*** Text under study ***

The technical answer: Undefined and not guaranteed.
Sure, you can experiment and see what the effects "happen" to be in any
given release, and maybe they don't tend to change (too much) between most
releases, but there is no guarantee that any given "change schema but keep
existing data without a delete of directory contents and full reindex" will
actually be benign or what you expect.
As a general proposition, when it comes to changing the schema and not
deleting the directory and doing a full reindex, don't do it! Of course, we
all know not to try to walk on thin ice, but a lot of people will try to do
it anyway - and maybe it happens that most of the time the results are
benign.
OTOH, you could file a Jira to propose that the effects of changing the
schema but keeping the existing data should be precisely defined and
documented, but, that could still change from release to release.
From a practical perspective for your original question: If you suddenly add
a field, there is no guarantee what will happen when you try to access that
field for existing documents, or what will happen if you "update" existing
documents. Sure, people can talk about what "happens to be true today", but
there is no guarantee for the future. Similarly for deleting a field from
the schema, there is no guarantee about the status of existing data, even
though people can chatter about "what it seems to do today."

*** End of Text under study ***

Print the reply on changing a schema without reindexing, reproducing every word and line break unchanged. The lines that come next have no connection to the reply on schema changes.

*** Supplied records ***

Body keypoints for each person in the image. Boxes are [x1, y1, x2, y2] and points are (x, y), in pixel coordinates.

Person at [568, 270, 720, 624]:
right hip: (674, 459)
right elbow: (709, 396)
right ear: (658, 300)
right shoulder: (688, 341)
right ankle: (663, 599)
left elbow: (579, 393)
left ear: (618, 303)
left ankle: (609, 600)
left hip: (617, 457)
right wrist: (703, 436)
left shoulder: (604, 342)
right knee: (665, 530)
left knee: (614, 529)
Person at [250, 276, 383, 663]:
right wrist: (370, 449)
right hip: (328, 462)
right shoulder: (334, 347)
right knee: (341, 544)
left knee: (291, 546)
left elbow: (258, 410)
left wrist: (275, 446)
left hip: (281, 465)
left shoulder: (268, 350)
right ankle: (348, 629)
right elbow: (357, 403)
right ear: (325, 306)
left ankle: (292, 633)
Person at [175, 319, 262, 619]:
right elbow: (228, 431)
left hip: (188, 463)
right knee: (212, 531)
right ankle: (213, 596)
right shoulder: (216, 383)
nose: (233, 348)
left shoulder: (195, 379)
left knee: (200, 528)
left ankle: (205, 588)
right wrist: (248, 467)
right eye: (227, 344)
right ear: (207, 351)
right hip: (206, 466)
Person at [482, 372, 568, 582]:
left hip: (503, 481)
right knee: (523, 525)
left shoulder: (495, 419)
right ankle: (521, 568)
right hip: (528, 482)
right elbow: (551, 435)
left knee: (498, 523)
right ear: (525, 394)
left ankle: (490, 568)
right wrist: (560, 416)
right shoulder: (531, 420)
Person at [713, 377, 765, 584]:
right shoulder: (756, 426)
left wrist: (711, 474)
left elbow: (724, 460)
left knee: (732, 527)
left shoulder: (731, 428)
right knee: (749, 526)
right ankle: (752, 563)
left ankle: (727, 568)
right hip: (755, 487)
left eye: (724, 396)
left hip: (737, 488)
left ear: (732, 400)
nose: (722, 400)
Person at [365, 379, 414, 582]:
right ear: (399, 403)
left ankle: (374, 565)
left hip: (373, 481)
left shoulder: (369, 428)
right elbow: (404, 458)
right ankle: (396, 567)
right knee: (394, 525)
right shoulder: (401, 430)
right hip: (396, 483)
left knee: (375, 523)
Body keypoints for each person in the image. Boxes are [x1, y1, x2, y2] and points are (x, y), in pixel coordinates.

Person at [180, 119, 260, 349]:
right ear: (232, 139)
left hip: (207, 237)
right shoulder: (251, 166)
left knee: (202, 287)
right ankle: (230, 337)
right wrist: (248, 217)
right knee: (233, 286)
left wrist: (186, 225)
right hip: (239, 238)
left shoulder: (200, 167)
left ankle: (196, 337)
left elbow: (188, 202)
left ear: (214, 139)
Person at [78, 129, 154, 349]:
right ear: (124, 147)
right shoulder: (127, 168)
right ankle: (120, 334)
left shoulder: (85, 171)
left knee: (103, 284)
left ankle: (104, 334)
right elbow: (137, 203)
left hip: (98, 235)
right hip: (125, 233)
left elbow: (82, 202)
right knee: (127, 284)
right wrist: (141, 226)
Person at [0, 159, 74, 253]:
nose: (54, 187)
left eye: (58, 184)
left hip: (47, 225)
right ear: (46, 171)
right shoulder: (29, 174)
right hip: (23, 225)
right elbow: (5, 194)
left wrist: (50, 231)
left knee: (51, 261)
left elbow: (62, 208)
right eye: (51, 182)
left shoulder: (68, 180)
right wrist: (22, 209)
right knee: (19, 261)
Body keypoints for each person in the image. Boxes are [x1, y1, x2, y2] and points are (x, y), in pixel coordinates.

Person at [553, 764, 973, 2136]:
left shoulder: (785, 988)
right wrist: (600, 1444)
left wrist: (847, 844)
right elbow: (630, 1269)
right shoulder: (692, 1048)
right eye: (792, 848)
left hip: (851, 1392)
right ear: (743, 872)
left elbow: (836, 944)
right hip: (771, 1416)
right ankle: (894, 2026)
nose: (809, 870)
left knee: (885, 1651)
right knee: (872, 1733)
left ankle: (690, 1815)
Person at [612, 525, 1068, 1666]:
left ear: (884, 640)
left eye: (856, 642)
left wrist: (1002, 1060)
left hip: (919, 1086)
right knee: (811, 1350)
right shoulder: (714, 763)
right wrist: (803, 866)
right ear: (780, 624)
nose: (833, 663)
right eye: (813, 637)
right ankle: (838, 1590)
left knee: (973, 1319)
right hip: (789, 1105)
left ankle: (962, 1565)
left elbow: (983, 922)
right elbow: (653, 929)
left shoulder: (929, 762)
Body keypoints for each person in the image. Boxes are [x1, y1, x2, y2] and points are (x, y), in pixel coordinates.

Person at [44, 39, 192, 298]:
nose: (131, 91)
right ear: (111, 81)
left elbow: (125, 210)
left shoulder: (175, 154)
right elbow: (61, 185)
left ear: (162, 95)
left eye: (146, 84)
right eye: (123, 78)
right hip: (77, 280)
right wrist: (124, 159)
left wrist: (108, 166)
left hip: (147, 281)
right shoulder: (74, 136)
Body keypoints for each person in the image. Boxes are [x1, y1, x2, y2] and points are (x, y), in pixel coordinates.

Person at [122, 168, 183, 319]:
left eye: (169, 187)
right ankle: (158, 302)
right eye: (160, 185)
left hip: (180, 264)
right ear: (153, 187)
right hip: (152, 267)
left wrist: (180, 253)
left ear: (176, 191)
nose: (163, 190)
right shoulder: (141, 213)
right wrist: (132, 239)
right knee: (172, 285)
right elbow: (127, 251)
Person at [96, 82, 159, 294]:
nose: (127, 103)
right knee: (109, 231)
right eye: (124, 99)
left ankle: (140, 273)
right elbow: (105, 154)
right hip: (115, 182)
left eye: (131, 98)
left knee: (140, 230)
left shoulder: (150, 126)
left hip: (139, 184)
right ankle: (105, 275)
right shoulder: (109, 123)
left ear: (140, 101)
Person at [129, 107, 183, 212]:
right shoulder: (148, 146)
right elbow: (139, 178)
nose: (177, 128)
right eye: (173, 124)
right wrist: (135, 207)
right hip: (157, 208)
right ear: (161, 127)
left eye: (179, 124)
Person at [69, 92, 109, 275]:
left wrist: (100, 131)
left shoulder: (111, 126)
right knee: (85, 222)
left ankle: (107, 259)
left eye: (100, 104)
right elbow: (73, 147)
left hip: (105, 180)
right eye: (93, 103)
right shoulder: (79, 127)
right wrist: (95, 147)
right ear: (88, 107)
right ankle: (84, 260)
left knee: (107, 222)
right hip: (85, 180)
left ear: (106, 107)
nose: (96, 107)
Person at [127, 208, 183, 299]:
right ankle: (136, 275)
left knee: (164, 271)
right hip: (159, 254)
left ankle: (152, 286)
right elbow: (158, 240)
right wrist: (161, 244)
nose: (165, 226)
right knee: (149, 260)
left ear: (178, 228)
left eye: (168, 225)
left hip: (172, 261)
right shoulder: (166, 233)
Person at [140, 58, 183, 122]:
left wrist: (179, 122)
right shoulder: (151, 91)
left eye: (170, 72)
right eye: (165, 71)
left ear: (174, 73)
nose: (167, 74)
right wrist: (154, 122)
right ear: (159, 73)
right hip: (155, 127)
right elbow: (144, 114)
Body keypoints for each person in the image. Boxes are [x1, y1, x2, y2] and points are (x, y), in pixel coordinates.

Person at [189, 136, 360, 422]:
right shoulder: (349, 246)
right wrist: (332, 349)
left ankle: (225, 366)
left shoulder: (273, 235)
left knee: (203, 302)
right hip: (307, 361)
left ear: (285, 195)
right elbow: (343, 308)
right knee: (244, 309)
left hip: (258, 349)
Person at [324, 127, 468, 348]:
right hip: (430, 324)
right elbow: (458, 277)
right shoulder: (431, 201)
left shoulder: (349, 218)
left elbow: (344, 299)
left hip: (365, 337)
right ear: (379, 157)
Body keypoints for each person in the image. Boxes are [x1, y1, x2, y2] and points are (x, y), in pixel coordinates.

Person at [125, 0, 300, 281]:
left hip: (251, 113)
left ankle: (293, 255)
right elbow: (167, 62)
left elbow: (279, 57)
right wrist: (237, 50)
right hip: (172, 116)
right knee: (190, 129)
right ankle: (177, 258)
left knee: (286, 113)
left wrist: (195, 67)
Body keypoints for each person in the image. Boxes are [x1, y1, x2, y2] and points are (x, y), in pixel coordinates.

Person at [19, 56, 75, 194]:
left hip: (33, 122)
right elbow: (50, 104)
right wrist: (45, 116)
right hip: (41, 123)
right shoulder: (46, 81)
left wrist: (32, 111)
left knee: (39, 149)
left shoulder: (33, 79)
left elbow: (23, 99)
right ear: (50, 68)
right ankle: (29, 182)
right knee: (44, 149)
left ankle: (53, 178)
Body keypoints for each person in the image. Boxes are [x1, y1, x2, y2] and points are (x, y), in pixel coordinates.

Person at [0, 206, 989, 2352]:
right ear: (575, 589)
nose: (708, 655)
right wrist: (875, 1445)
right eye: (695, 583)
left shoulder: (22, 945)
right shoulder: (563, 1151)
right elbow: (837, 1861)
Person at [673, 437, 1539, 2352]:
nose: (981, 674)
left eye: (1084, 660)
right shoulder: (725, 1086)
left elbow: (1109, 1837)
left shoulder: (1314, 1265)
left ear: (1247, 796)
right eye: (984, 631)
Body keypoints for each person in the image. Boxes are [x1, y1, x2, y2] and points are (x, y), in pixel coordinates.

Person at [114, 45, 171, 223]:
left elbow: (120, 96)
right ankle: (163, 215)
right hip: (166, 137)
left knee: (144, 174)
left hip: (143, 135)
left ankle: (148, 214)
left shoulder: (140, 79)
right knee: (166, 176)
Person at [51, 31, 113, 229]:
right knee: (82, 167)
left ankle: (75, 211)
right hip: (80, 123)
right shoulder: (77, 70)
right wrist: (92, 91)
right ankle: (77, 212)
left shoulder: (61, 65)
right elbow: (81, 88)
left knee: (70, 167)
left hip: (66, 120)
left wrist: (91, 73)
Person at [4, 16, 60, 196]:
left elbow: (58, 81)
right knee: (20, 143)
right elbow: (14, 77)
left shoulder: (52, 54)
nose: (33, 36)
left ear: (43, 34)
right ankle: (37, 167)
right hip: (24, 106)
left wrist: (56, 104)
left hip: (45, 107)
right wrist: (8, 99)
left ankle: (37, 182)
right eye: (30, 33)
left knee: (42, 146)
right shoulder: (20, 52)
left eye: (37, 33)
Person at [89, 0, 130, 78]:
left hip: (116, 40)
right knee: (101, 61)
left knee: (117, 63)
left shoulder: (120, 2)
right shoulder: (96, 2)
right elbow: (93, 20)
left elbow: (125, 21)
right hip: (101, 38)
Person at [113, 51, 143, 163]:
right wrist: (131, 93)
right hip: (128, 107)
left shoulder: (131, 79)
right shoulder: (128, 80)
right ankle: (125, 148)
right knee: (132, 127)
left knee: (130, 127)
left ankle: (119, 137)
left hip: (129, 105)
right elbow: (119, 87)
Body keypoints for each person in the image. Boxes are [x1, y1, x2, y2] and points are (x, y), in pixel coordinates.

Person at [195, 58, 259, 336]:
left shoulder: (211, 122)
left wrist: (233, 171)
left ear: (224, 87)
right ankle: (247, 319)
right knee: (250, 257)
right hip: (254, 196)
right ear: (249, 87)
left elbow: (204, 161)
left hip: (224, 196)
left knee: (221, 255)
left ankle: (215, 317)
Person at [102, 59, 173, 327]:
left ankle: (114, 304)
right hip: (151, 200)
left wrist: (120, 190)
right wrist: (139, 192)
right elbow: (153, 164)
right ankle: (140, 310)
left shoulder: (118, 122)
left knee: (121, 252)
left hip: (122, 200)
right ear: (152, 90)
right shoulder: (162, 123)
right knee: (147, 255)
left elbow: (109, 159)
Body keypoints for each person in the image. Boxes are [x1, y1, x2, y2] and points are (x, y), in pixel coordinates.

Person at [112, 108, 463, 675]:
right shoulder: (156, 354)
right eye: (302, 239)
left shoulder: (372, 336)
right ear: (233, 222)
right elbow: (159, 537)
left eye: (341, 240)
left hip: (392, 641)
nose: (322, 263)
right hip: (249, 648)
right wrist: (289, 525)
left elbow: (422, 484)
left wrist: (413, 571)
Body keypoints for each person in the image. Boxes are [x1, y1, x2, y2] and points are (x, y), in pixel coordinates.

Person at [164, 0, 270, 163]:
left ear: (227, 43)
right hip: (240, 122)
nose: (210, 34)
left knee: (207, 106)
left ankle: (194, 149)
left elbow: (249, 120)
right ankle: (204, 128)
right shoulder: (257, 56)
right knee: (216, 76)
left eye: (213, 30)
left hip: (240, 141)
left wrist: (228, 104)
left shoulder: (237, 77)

*** End of Supplied records ***

Reply =
The technical answer: Undefined and not guaranteed.
Sure, you can experiment and see what the effects "happen" to be in any
given release, and maybe they don't tend to change (too much) between most
releases, but there is no guarantee that any given "change schema but keep
existing data without a delete of directory contents and full reindex" will
actually be benign or what you expect.
As a general proposition, when it comes to changing the schema and not
deleting the directory and doing a full reindex, don't do it! Of course, we
all know not to try to walk on thin ice, but a lot of people will try to do
it anyway - and maybe it happens that most of the time the results are
benign.
OTOH, you could file a Jira to propose that the effects of changing the
schema but keeping the existing data should be precisely defined and
documented, but, that could still change from release to release.
From a practical perspective for your original question: If you suddenly add
a field, there is no guarantee what will happen when you try to access that
field for existing documents, or what will happen if you "update" existing
documents. Sure, people can talk about what "happens to be true today", but
there is no guarantee for the future. Similarly for deleting a field from
the schema, there is no guarantee about the status of existing data, even
though people can chatter about "what it seems to do today."